* Work task
Could the listing below be returned exactly, with its pictures left out?

* Task inputs
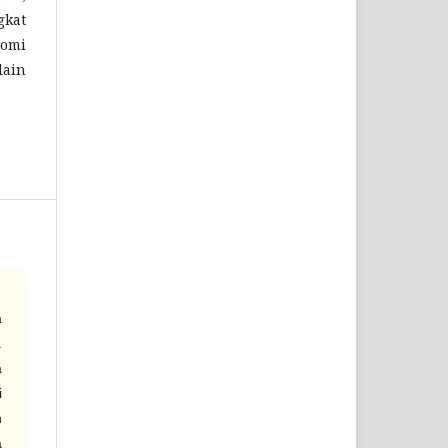
gkat
nomi
lain
a
.
a
i
n
a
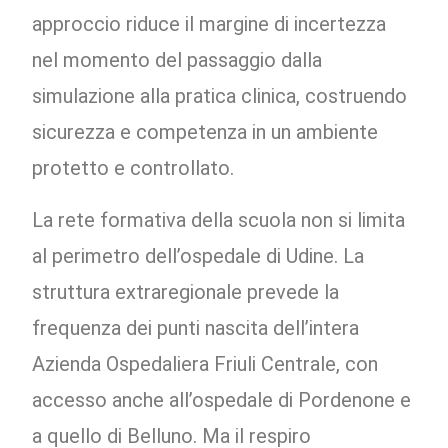
approccio riduce il margine di incertezza
nel momento del passaggio dalla
simulazione alla pratica clinica, costruendo
sicurezza e competenza in un ambiente
protetto e controllato.
La rete formativa della scuola non si limita
al perimetro dell’ospedale di Udine. La
struttura extraregionale prevede la
frequenza dei punti nascita dell’intera
Azienda Ospedaliera Friuli Centrale, con
accesso anche all’ospedale di Pordenone e
a quello di Belluno. Ma il respiro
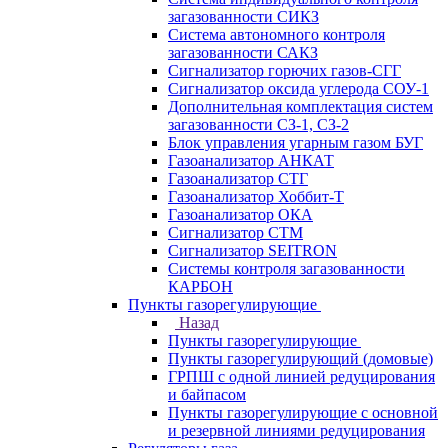
загазованности СИКЗ
Система автономного контроля
загазованности САКЗ
Сигнализатор горючих газов-СГГ
Сигнализатор оксида углерода СОУ-1
Дополнительная комплектация систем
загазованности СЗ-1, СЗ-2
Блок управления угарным газом БУГ
Газоанализатор АНКАТ
Газоанализатор СТГ
Газоанализатор Хоббит-Т
Газоанализатор ОКА
Сигнализатор СТМ
Сигнализатор SEITRON
Системы контроля загазованности
КАРБОН
Пункты газорегулирующие
Назад
Пункты газорегулирующие
Пункты газорегулирующий (домовые)
ГРПШ с одной линией редуцирования
и байпасом
Пункты газорегулирующие с основной
и резервной линиями редуцирования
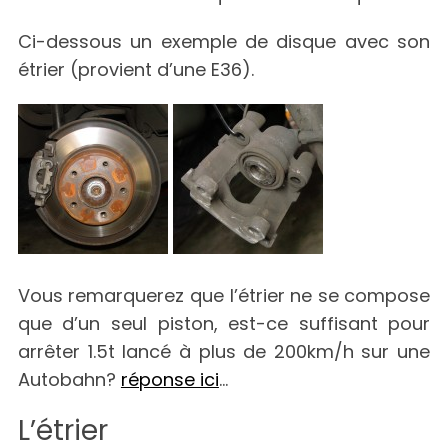
Ci-dessous un exemple de disque avec son
étrier (provient d’une E36).
Vous remarquerez que l’étrier ne se compose
que d’un seul piston, est-ce suffisant pour
arrêter 1.5t lancé à plus de 200km/h sur une
Autobahn?
réponse ici
…
L’étrier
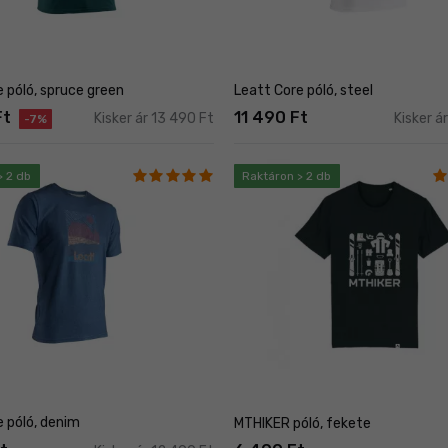
 póló, spruce green
Leatt Core póló, steel
Ft
11 490 Ft
Kisker ár 13 490 Ft
Kisker á
-7%
> 2 db
Raktáron > 2 db
e póló, denim
MTHIKER póló, fekete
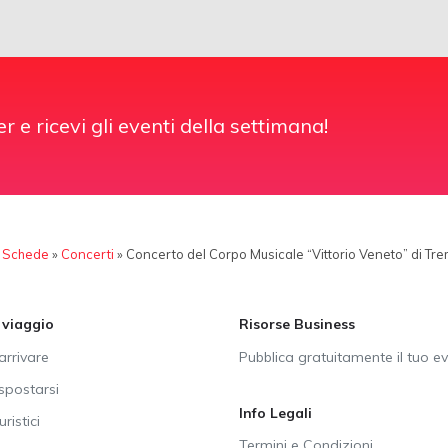
er e ricevi gli eventi della settimana!
»
Schede
»
Concerti
»
Concerto del Corpo Musicale “Vittorio Veneto” di Tr
i viaggio
Risorse Business
rrivare
Pubblica gratuitamente il tuo e
postarsi
Info Legali
uristici
Termini e Condizioni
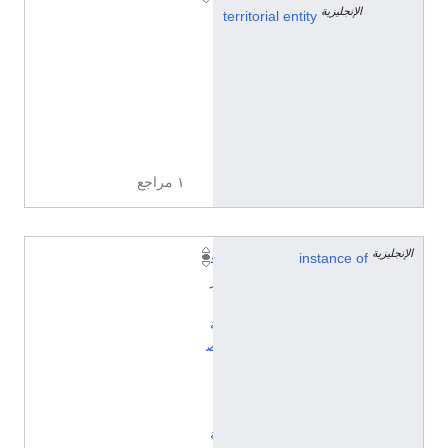
الإنجليزية
1
territorial entity
0
0
1
6
9
9
١ مراجع
الإنجليزية
instance of
ق
ر
ي
ة
ص
ي
ن
ي
ة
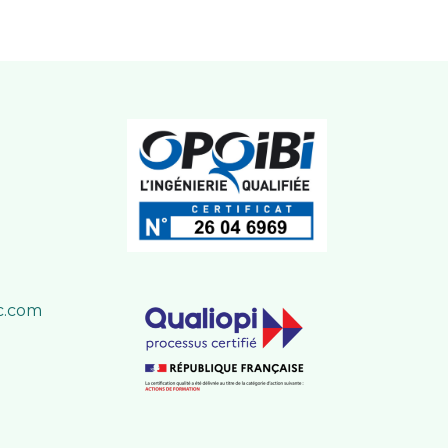
c.com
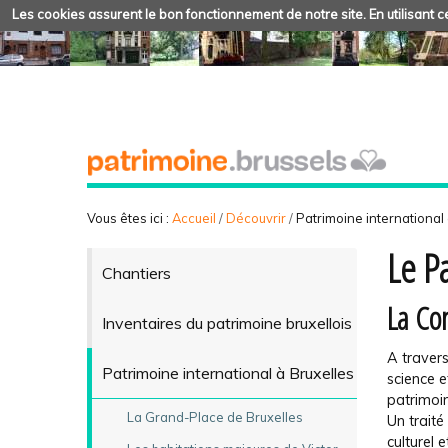
Les cookies assurent le bon fonctionnement de notre site. En utilisant ce
Vous êtes ici :
Accueil
/
Découvrir
/
Patrimoine international
Le P
Chantiers
La Co
Inventaires du patrimoine bruxellois
A travers
Patrimoine international à Bruxelles
science e
patrimoi
La Grand-Place de Bruxelles
Un traité
culturel 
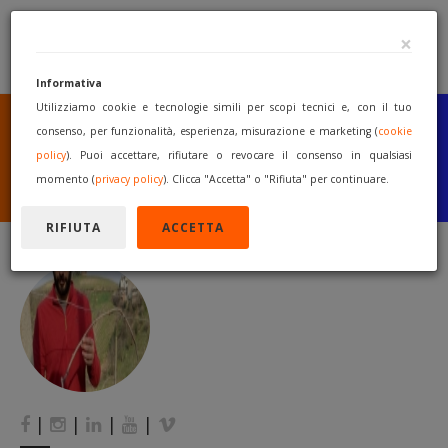
×
Informativa
Utilizziamo cookie e tecnologie simili per scopi tecnici e, con il tuo
SEI UN COSTRUTTORE
O UN RIVENDITORE?
consenso, per funzionalità, esperienza, misurazione e marketing (
cookie
PUBBLICA GRATUITAMENTE
policy
). Puoi accettare, rifiutare o revocare il consenso in qualsiasi
I TUOI MACCHINARI
momento (
privacy policy
). Clicca "Accetta" o "Rifiuta" per continuare.
INIZIA A VENDERE
RIFIUTA
ACCETTA
|
|
|
|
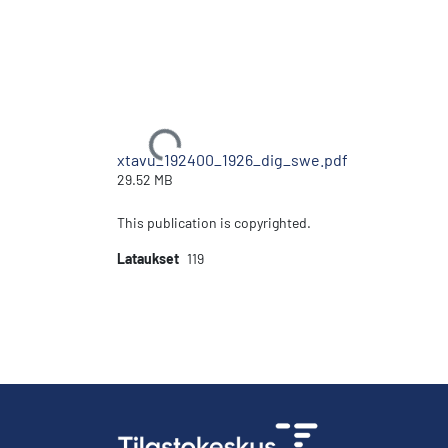
Ladataan...
xtavu_192400_1926_dig_swe.pdf
29.52 MB
This publication is copyrighted.
Lataukset
119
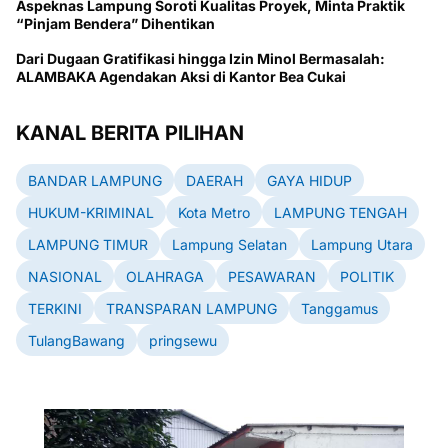
Aspeknas Lampung Soroti Kualitas Proyek, Minta Praktik
“Pinjam Bendera” Dihentikan
Dari Dugaan Gratifikasi hingga Izin Minol Bermasalah:
ALAMBAKA Agendakan Aksi di Kantor Bea Cukai
KANAL BERITA PILIHAN
BANDAR LAMPUNG
DAERAH
GAYA HIDUP
HUKUM-KRIMINAL
Kota Metro
LAMPUNG TENGAH
LAMPUNG TIMUR
Lampung Selatan
Lampung Utara
NASIONAL
OLAHRAGA
PESAWARAN
POLITIK
TERKINI
TRANSPARAN LAMPUNG
Tanggamus
TulangBawang
pringsewu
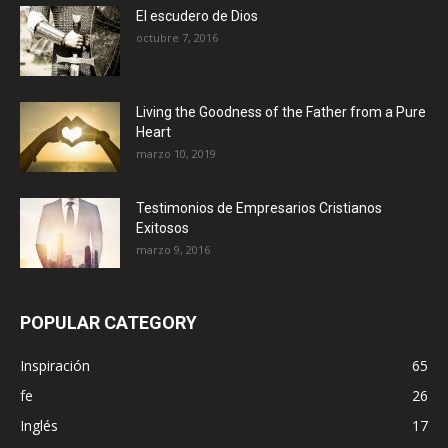
El escudero de Dios
octubre 7, 2016
Living the Goodness of the Father from a Pure
Heart
marzo 10, 2019
Testimonios de Empresarios Cristianos
Exitosos
marzo 9, 2016
POPULAR CATEGORY
Inspiración
65
fe
26
Inglés
17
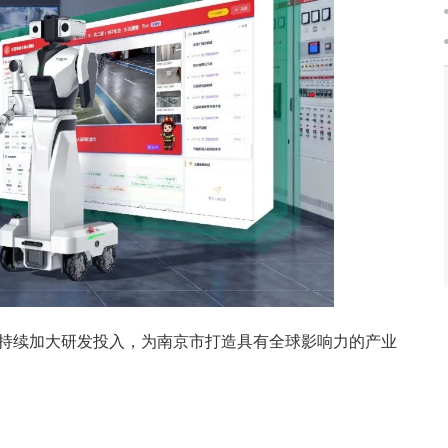
持续加大研发投入，为南京市打造具有全球影响力的产业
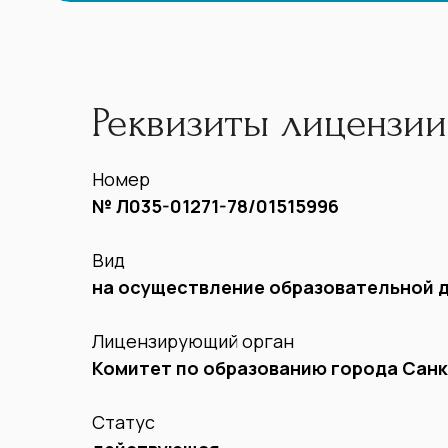
Реквизиты лицензии
Номер
№ Л035-01271-78/01515996
Вид
на осуществление образовательной 
Лицензирующий орган
Комитет по образованию города Сан
Статус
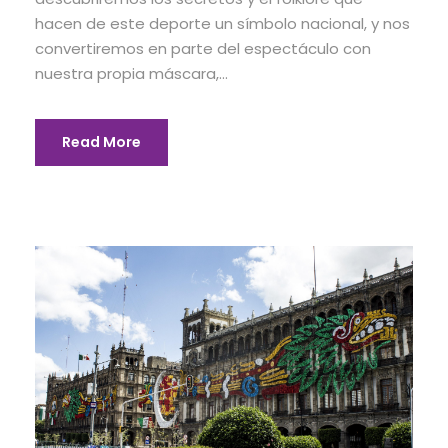
hacen de este deporte un símbolo nacional, y nos
convertiremos en parte del espectáculo con
nuestra propia máscara,...
Read More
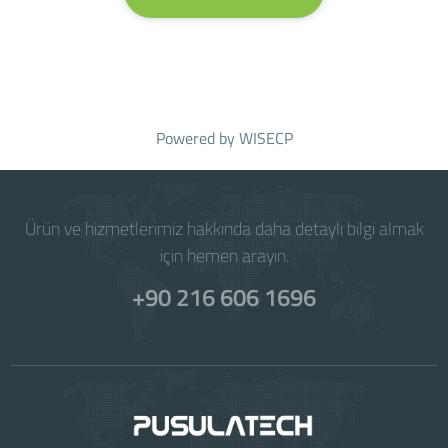
Powered by
WISECP
Ürün ve hizmetlerimiz hakkında daha detaylı bilgi almak
için hemen arayın.
+90 216 606 1696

* Exercise response
gkat
nomi
lain
a
.
a
i
n
a
approccio riduce il margine di incertezza
nel momento del passaggio dalla
simulazione alla pratica clinica, costruendo
sicurezza e competenza in un ambiente
protetto e controllato.
La rete formativa della scuola non si limita
al perimetro dell’ospedale di Udine. La
struttura extraregionale prevede la
frequenza dei punti nascita dell’intera
Azienda Ospedaliera Friuli Centrale, con
accesso anche all’ospedale di Pordenone e
a quello di Belluno. Ma il respiro
загазованности СИКЗ
Система автономного контроля
загазованности САКЗ
Сигнализатор горючих газов-СГГ
Сигнализатор оксида углерода СОУ-1
Дополнительная комплектация систем
загазованности СЗ-1, СЗ-2
Блок управления угарным газом БУГ
Газоанализатор АНКАТ
Газоанализатор СТГ
Газоанализатор Хоббит-Т
Газоанализатор ОКА
Сигнализатор СТМ
Сигнализатор SEITRON
Системы контроля загазованности
КАРБОН
Пункты газорегулирующие
Назад
Пункты газорегулирующие
Пункты газорегулирующий (домовые)
ГРПШ с одной линией редуцирования
и байпасом
Пункты газорегулирующие с основной
и резервной линиями редуцирования
Ci-dessous un exemple de disque avec son
étrier (provient d’une E36).
Vous remarquerez que l’étrier ne se compose
que d’un seul piston, est-ce suffisant pour
arrêter 1.5t lancé à plus de 200km/h sur une
Autobahn?
réponse ici
…
L’étrier
 póló, spruce green
Leatt Core póló, steel
Ft
11 490 Ft
Kisker ár 13 490 Ft
Kisker á
-7%
> 2 db
Raktáron > 2 db
e póló, denim
MTHIKER póló, fekete
er e ricevi gli eventi della settimana!
»
Schede
»
Concerti
»
Concerto del Corpo Musicale “Vittorio Veneto” di Tr
i viaggio
Risorse Business
rrivare
Pubblica gratuitamente il tuo e
postarsi
Info Legali
uristici
Termini e Condizioni
الإنجليزية
1
territorial entity
0
0
1
6
9
9
١ مراجع
الإنجليزية
instance of
ق
ر
ي
ة
ص
ي
ن
ي
ة
c.com
Les cookies assurent le bon fonctionnement de notre site. En utilisant ce
Vous êtes ici :
Accueil
/
Découvrir
/
Patrimoine international
Le P
Chantiers
La Co
Inventaires du patrimoine bruxellois
A travers
Patrimoine international à Bruxelles
science e
patrimoi
La Grand-Place de Bruxelles
Un traité
culturel 
×
Informativa
Utilizziamo cookie e tecnologie simili per scopi tecnici e, con il tuo
SEI UN COSTRUTTORE
O UN RIVENDITORE?
consenso, per funzionalità, esperienza, misurazione e marketing (
cookie
PUBBLICA GRATUITAMENTE
policy
). Puoi accettare, rifiutare o revocare il consenso in qualsiasi
I TUOI MACCHINARI
momento (
privacy policy
). Clicca "Accetta" o "Rifiuta" per continuare.
INIZIA A VENDERE
RIFIUTA
ACCETTA
|
|
|
|
Ladataan...
xtavu_192400_1926_dig_swe.pdf
29.52 MB
This publication is copyrighted.
Lataukset
119
Aspeknas Lampung Soroti Kualitas Proyek, Minta Praktik
“Pinjam Bendera” Dihentikan
Dari Dugaan Gratifikasi hingga Izin Minol Bermasalah:
ALAMBAKA Agendakan Aksi di Kantor Bea Cukai
KANAL BERITA PILIHAN
BANDAR LAMPUNG
DAERAH
GAYA HIDUP
HUKUM-KRIMINAL
Kota Metro
LAMPUNG TENGAH
LAMPUNG TIMUR
Lampung Selatan
Lampung Utara
NASIONAL
OLAHRAGA
PESAWARAN
POLITIK
TERKINI
TRANSPARAN LAMPUNG
Tanggamus
TulangBawang
pringsewu
El escudero de Dios
octubre 7, 2016
Living the Goodness of the Father from a Pure
Heart
marzo 10, 2019
Testimonios de Empresarios Cristianos
Exitosos
marzo 9, 2016
POPULAR CATEGORY
Inspiración
65
fe
26
Inglés
17
持续加大研发投入，为南京市打造具有全球影响力的产业
Реквизиты лицензии
Номер
№ Л035-01271-78/01515996
Вид
на осуществление образовательной 
Лицензирующий орган
Комитет по образованию города Сан
Статус
hacen de este deporte un símbolo nacional, y nos
convertiremos en parte del espectáculo con
nuestra propia máscara,...
Read More
Powered by
WISECP
Ürün ve hizmetlerimiz hakkında daha detaylı bilgi almak
için hemen arayın.
+90 216 606 1696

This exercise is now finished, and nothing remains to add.